His first step is explaining how Alteon is different from, say, Intrabiotics Pharmaceuticals Inc., which developed its product iseganan for mucositis associated with chemotherapy, only to see it fail in Phase III. The compound was repositioned against ventilator-associated pneumonia, but safety concerns derailed it in another pivotal trial, the study was stopped, and the company discontinued operations in 2005. That was an investor's nightmare.

To understand why alagebrium still has life, one must look at Alteon's whole history, Berkowitz said. While he noted he now is "playing Monday-morning quarterback, and doing so cautiously," since he was not with Alteon at the time, Berkowitz said early work with alagebrium always showed "stronger data for heart failure than hypertension" and there was positive nephropathy data, too. But a business decision had to be made and what Alteon management knew at the time was that the hypertension market was massive, most thought an approval in heart failure was best reached via a label for hypertension, and the FDA had not established well-defined, non-event-driven endpoints for heart failure.

Throw in that Alteon had been badly burned by nephropathy before, with pimagedine, and Alteon made a "reasoned, not capricious" call to chase hypertension, Berkowitz said.

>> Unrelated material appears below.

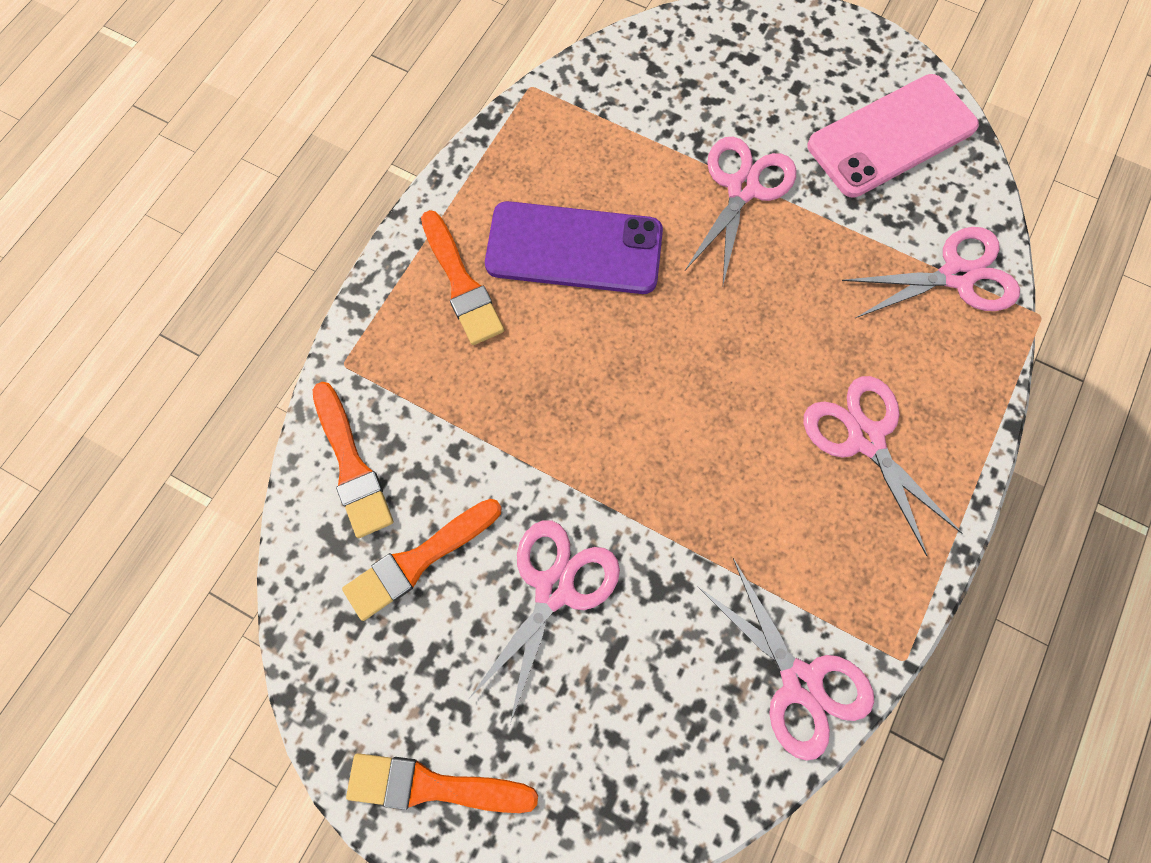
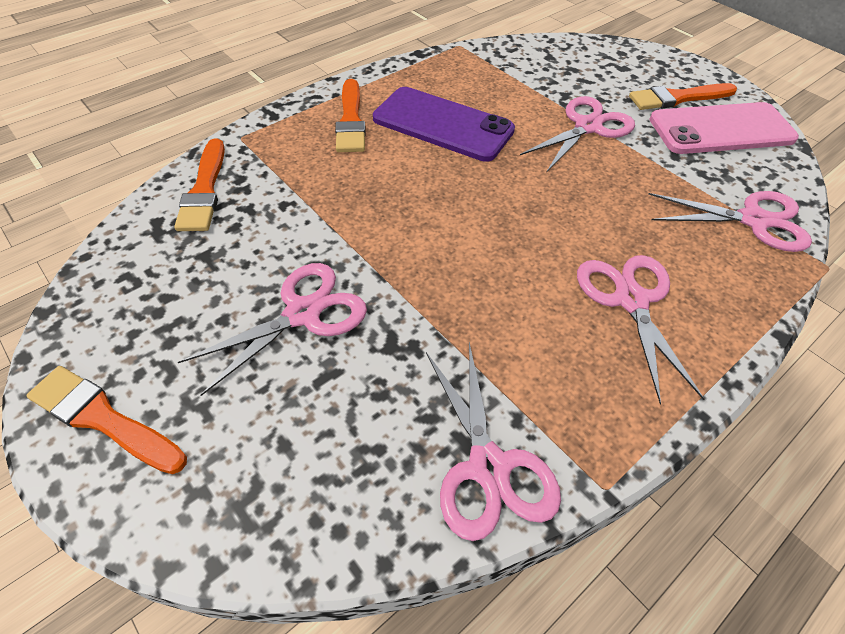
camera: 20 degrees right, 20 degrees down
(418, 560) = (210, 259): orange brush -> orange brush (678, 98)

That didn't work out as planned, but with Berkowitz as new CEO, the company is reconsidering its original data. They approached key opinion leaders in heart failure and nephropathy and discussed alagebrium in those indications. Those leaders "breathed a sigh of relief," Berkowitz said, and congratulated them on finally following the science.

While the clinical blow-ups have scared off investors, the failures also are "a blessing in disguise" for heart failure work, Berkowitz said, "because nothing would satisfy a cardiologist more than a drug that can improve ventricular filling and compliance in patients with heart failure, but not carry the side effects of hemodynamic instability." Alteon already has data showing the drug doesn't affect blood pressure - the failed trials produced useful data there.

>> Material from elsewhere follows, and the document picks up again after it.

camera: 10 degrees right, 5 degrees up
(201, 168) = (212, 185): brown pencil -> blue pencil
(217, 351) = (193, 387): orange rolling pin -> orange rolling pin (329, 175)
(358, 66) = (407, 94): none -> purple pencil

Also, the heart failure market for pharmaceuticals now is growing, and the FDA has shown a willingness to consider heart failure drugs on exercise tolerance endpoints - both positive changes since Alteon first considered alagebrium.

So here sits Alteon: Although not everything it has done has delivered positive news, it does have an impressive amount of clinical work behind it, and two Phase II trials of alagebrium have shown relevant activity in diastolic heart failure. It recently said the Juvenile Diabetes Research Foundation would fund a Phase II study in nephropathy in Type I diabetics.

From the HaptoGuard merger, the company also has ALT-2074 - a glutathione peroxidase mimetic - in myocardial injury in diabetics undergoing angioplasty or similar interventions. Phase II data are expected around the end of the year.

Still, even with two clinical products, a new CEO and management better suited to drive pharmaceutical development, the company has its work cut out for it. The Motley Fool in June named Alteon one of its 10 worst stocks - it has provided a negative 98.6 percent return to investors since 1996 - and David Trainer, president of New Contructs LLC, an independent research firm in Nashville, Tenn., gives Alteon the worst rating his firm uses: "very dangerous."

"Investment is a game of buying and selling expectations," Trainer told BioWorld Financial Watch. "The bar for this stock is already set too high.

"There are roughly 3,000 stocks that Americans can choose from, and we cover all of them," he said. "There are many other better options out there than what Alteon provides. The valuation already considers that the management implies they will be much more successful than they have in the past."

The final sentiment Berkowitz would not argue with - he does expect better things ahead. How can others be convinced?

"You don't need insider information to review the dozens of articles that have been published on [alagebrium] in preclinical models," he said, and investors would be putting money into "a company that has a safety database in cardiovascular disease of more than 1,000 patients," and one that has a plan to file for heart failure in "several years."

"It's not easy" becoming CEO of a company with a stock price so low, he conceded, "but when you have something you believe in, you go for it."